Probably worth noting at this point that the ultimate beneficiaries are people ordering food on various delivery services. In my experience, these overpowered bikes are almost exclusively used by delivery drivers.
I rarely order online (too much trash, too many hostile UX patterns of sneaking in fees disguised as "taxes" etc.), but when I do, I'd really prefer the delivery person would not risk their and others' lives running red lights all the way.
All else being equal, yes. But NYC drivers are exceptionally skilled relative to the rest of the country. They're nuts in a lot of ways, but they're also far more respectful of pedestrians, far more aware of their surroundings, far more willing to drive slowly, and far more happy to stop for pedestrians even if they technically have the right of way.
NYC e-bike riders (especially the Citi bikes) are the opposite. They're far less likely to stop, far more likely to be going way faster than is safe, and far more likely to blow through stop signs entirely.
There's a well-documented phenomenon in safety that the "safer" choice in the abstract can actually end up being more dangerous because it feels safer, which leads to riskier behavior. I fear this is what is happening in NYC: incentivizing people to ride bikes doesn't get you 10x as many of the good, respectful, careful bikers you had 10 years ago. It gets you a whole bunch of reckless amateurs who buy the hype that bikes are safer and bike like maniacs. We may well find that that's worse for pedestrian safety than the well-known and well-regulated dangers of cars.
Even having said that, I kind of agree that it's true that drivers in Manhattan tend to be pretty aware, considerate, and mindful compared to other cities, all the traffic lights notwithstanding. But they have to be -- even just a little bit of distraction and they will kill someone. I can't say the same for the Citi bikers as reckless as they may be. They're far more likely to hurt themselves than someone else, and I'd rather have the reckless amateurs be on bikes than driving cars.
Fwiw, shouldn’t we consider the weight of the bike (e-bike or not e-bike) + the weight of the rider?
On my 75lb e-bike and weighing 160lb, am I more dangerous than a 220lb dude on a 15lb Schwinn?
Speed’s an issue also, but I’ve had my road bike up to 55 mph (downhill) and never exceed 24 mph on my e-bike.
So, I guess I’m saying to be equitable, set speed and combined weight limits on all things with 2 wheels.
The appropriate forums are filled with people outraged on the "ban on e-bikes" that NY State & City are leading the charge for. They were the first to ban non-UL certified bikes, and have proposed and/or enacted several other regulations against over-wattage bikes.
I'm not sure how effective the laws and enforcement are, but NYC is definitely doing more than nothing to get rid of the heaviest/fastest bikes.
https://gothamist.com/news/new-queensboro-bridge-walkway-ope...
I would tend to agree but it needs qualifying. If e-bikes run reds but cars do not, then this might not be true anymore.
So I would like to see better e-bike laws that make it illegal to have a machine that's too heavy and/or fast, and to issue court summonses to people operating those machines in bike lanes. That seems fair. It's a clear hazard, it's a selfish use of resources, and if everyone did it they'd just close the bike path altogether because it'd become unusable.
Having said that, that's not what the city is doing. They're fixated on cyclists running red lights and stop signs, not distinguishing between different kinds of bikes. Bikes, and e-bikes, are safer than cars for everyone around them. We want to encourage people to bike more and drive less because they're so much safer. (Remember a bike isn't like a car -- if a cyclist hits a pedestrian, they're gonna get hurt too!) For this reason, many states allow bikes to treat red lights as stop signs and stop signs as yield signs. So NYC's sudden shift in policy, to me, feels backwards.
It sucks because if safety was really the major concern the mayor could have just built more and safer bike lines -- which was what he promised to do, made a plan to do, and then just didn't.

+ + + +

■ Task 1:
Answer these questions from the e-bike discussion:
(a) What weight does the commenter give for their own e-bike?
(b) What kind of bikes were NY State and City the first to ban?
(c) What top speed does the commenter say they reached on their road bike?
■ Task 2: Return the part of the e-bike discussion starting at "So I would like" and ending at "it'd become unusable.", copied word for word.

Dataset entries

+ + + +

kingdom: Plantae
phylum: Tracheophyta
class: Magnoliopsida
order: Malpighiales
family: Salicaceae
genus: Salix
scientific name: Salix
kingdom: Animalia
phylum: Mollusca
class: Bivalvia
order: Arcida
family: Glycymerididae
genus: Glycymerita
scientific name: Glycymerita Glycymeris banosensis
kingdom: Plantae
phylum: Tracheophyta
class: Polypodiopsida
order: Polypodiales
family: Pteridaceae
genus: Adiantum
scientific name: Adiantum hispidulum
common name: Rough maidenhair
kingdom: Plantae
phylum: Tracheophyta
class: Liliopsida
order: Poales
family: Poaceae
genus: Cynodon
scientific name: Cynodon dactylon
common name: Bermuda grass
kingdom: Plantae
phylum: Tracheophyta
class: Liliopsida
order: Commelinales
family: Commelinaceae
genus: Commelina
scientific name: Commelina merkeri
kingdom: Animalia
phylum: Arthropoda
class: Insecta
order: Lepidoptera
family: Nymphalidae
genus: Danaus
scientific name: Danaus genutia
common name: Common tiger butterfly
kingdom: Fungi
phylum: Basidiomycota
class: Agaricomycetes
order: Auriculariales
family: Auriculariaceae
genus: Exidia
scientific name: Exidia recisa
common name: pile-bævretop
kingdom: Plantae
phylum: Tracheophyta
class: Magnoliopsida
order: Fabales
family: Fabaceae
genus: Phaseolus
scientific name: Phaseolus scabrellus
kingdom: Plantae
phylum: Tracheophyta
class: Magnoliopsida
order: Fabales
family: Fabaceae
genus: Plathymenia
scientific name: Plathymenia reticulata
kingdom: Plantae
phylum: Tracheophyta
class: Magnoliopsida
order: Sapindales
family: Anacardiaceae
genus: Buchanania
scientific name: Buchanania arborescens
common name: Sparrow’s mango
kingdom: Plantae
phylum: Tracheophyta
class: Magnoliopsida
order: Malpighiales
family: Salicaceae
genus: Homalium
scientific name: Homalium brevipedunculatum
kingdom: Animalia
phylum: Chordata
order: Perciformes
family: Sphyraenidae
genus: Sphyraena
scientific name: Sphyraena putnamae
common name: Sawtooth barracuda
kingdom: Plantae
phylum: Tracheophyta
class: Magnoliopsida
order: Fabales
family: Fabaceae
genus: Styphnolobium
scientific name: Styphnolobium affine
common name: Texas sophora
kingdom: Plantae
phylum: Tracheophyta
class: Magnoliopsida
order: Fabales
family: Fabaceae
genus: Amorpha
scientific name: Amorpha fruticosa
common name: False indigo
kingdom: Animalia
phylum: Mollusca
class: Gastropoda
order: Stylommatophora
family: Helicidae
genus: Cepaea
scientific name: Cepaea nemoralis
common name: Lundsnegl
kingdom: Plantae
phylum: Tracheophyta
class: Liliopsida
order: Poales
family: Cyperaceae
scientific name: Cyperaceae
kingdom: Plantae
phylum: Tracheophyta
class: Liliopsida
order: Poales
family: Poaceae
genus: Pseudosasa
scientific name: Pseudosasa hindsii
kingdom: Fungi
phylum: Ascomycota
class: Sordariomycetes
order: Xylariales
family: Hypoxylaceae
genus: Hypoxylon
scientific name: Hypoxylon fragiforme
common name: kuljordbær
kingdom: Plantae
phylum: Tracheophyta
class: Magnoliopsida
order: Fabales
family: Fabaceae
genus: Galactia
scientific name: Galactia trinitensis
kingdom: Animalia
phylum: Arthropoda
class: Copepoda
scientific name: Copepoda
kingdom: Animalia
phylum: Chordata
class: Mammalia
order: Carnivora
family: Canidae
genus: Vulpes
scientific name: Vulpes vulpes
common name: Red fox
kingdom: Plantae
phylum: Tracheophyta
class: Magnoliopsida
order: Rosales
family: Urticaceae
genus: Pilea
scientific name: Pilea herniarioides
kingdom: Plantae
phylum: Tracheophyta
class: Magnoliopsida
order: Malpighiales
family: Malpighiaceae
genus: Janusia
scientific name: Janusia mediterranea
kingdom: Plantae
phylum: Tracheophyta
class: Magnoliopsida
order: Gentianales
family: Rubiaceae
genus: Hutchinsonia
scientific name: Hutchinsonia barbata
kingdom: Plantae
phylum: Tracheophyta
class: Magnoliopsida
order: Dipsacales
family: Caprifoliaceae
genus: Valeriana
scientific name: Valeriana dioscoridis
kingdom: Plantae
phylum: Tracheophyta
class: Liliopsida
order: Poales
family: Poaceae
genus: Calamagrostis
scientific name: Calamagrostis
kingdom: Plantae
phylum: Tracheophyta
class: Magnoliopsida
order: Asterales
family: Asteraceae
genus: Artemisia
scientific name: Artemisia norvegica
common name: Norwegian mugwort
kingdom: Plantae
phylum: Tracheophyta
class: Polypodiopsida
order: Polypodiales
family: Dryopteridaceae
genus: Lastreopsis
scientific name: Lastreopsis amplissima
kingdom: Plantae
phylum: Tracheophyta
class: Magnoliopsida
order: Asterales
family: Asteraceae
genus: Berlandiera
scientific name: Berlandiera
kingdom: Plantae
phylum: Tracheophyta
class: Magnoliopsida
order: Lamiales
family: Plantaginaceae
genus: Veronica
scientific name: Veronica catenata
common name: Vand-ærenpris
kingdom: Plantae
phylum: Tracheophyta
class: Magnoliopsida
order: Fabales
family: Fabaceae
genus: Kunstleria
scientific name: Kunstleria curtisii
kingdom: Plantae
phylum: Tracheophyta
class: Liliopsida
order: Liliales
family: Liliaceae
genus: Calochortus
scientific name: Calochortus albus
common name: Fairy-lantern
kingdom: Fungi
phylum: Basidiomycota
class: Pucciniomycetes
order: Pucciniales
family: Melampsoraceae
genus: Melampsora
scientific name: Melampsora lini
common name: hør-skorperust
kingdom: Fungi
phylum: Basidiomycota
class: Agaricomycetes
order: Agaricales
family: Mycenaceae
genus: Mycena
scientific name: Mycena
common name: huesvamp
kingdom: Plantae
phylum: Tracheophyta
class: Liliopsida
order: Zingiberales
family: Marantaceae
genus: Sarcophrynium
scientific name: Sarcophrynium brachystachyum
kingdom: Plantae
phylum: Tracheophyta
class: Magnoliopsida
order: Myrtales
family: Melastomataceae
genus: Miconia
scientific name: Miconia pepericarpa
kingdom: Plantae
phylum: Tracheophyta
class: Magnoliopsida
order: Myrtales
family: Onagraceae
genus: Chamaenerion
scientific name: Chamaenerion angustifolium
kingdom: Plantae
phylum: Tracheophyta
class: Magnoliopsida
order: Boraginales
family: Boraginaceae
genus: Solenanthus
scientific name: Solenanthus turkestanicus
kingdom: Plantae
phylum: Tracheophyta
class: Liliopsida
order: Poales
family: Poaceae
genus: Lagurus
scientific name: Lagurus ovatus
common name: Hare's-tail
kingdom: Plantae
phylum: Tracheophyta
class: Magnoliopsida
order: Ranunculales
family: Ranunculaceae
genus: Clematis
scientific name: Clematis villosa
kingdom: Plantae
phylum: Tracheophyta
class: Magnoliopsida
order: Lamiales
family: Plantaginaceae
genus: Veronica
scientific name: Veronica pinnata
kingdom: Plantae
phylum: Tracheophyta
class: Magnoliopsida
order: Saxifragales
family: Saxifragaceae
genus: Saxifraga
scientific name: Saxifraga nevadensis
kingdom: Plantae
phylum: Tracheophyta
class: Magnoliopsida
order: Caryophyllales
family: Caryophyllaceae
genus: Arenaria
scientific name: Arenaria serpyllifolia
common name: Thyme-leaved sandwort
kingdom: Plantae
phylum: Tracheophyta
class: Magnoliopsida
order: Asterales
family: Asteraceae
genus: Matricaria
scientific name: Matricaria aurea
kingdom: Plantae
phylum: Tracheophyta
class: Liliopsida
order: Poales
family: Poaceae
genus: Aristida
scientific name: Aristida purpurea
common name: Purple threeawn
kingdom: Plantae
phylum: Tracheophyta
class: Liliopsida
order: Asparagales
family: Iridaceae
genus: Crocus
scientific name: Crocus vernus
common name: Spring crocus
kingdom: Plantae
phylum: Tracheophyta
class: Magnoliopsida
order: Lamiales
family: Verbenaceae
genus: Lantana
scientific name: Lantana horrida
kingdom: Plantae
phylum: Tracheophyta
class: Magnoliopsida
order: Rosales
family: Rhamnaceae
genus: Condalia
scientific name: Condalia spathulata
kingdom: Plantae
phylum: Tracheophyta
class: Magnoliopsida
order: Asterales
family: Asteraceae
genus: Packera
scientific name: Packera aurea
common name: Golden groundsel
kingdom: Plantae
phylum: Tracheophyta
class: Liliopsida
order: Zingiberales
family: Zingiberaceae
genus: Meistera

+ + + +

■ Task answer 1:
(a) 75lb
(b) Non-UL certified bikes
(c) 55 mph, going downhill

■ Task answer 2:
So I would like to see better e-bike laws that make it illegal to have a machine that's too heavy and/or fast, and to issue court summonses to people operating those machines in bike lanes. That seems fair. It's a clear hazard, it's a selfish use of resources, and if everyone did it they'd just close the bike path altogether because it'd become unusable.